En regardant vers l’avenir
Dans notre premier article, nous décrivions 2025 comme l’année où les outils d’IA deviendraient pleinement intégrés et utilisés de manière routinière. C’est désormais une réalité. Les LLM et nos autres outils font aujourd'hui partie du flux de travail quotidien de centaines d’analystes et de gérants de portefeuille, au sein de nos équipes de gestion actions actions et crédit.
2026 s’annonce comme l’année où l’IA passera du statut d'outil de productivité à celui de source d'informations pour les investissements. L’intégration de nos données et recherches propriétaires dans les modèles, le développement de capacités de suivi des thèses d'investissement, ainsi que le lien plus étroit entre les outils d’IA et les processus de gestion de portefeuille représentent un changement qualitatif majeur dans le rôle de l’IA au sein de notre processus d’investissement.
Nous restons convaincus que le rôle de l’IA est de renforcer, et non de remplacer, le jugement humain. Mais la nature de ce renforcement évolue rapidement. Dans la première phase, l’IA nous a aidés à traiter l’information plus rapidement. Dans cette deuxième phase, elle nous aide à structurer notre réflexion, à suivre nos convictions, à mieux comprendre nos expositions et à tirer des leçons de nos résultats. Les entreprises capables de tirer pleinement partie de ces évolutions – non seulement en déployant les outils, mais en les intégrant de manière réfléchie au cœur de leur processus d’investissement – offriront, selon nous, de meilleurs résultats à leurs clients sur la durée.
Charlotte Wood, responsable de l’IA et de l’Innovation :
L’IA fait désormais partie intégrante du fonctionnement quotidien de Schroders. Au cours de l’année écoulée, nous avons vu l’adoption s’accélérer considérablement, avec nos outils propriétaires au centre du dispositif, et de nombreux cas d’usage désormais déployés et traduits en valeur tangible. Il est important de souligner que nous considérons l’IA comme un facteur visible de différenciation pour Schroders, dans le cadre de notre engagement clair envers l’innovation et l’évolution continue de notre façon de servir nos clients.
Comme décrit ci-dessus, la prochaine transformation est est déjà en cours, avec le passage d'une IA d'assistance à un modèle plus autonome. Concrètement, cela signifie passer de tâches dirigées par l’humain (par exemple « analyser ces sources », « rédiger du contenu ») à des systèmes d’IA qui agissent de manière proactive, d’abord avec une validation humaine pour chaque action, puis à terme, en fonctionnant de manière autonome dans un cadre de règles et de contrôles définis par l’humain.
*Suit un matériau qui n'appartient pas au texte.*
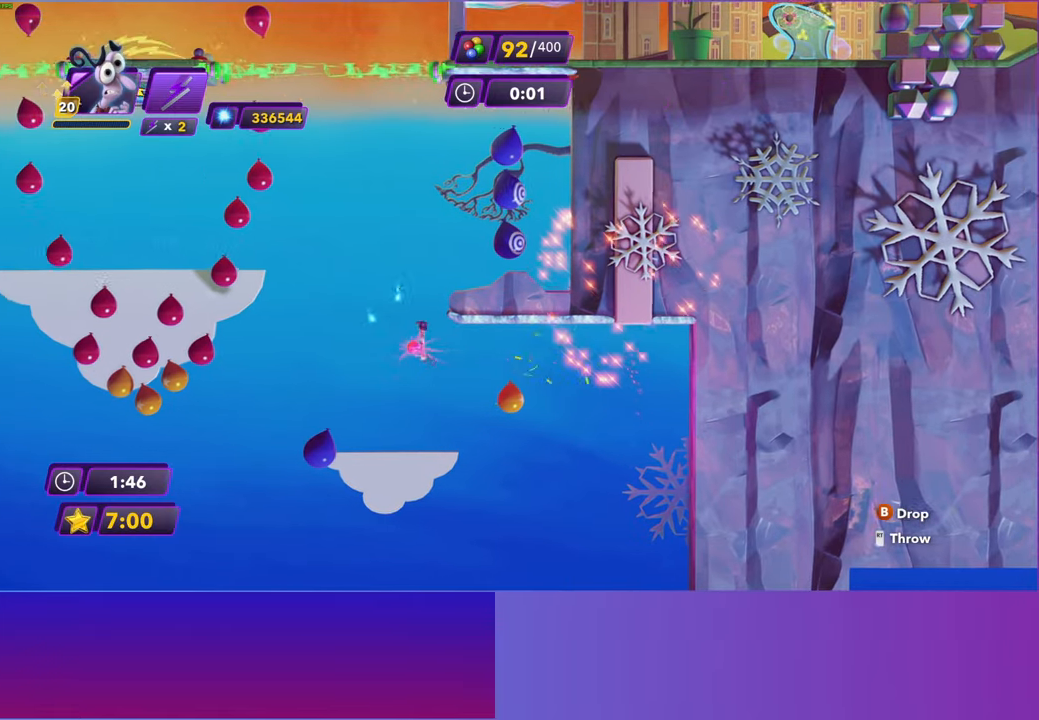
{"buttons": [], "left_stick": "center", "right_stick": "center", "events": [[133, "left_stick", "right"], [367, "left_stick", "center"]]}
Notre vision est que les agents IA deviennent une composante à part entière des équipes de Schroders, travaillant aux côtés des collaborateurs et pour leur compte afin de prendre en charge des tâches de plus en plus complexes. Cela permettra à nos équipes de se concentrer sur le jugement et les activités à plus forte valeur ajoutée pour les clients. Un nombre croissant de tâches pourra ainsi être exécuté en arrière‑plan, ne nécessitant une intervention humaine que pour les exceptions, les escalades ou les situations exigeant une expertise spécifique.
La mise en œuvre responsable de cette vision repose sur des fondations solides, que mon équipe est en train de construire. Ces fondamentaux incluent la création d’une plateforme pour développer et exploiter des agents, la capacité pour ces agents d’accéder aux sources de données, leur connexion aux systèmes métier afin qu’ils puissent passer à l’action et, de manière cruciale, la mise en place de mécanismes de contrôle et de supervision garantissant un comportement sûr et parfaitement visible.
Nous considérons cela comme la voie qui mène de l'IA en tant qu'outil de productivité à l'IA en tant que capacité évolutive – intégrée, maîtrisée et véritablement transformatrice pour notre mode de fonctionnement.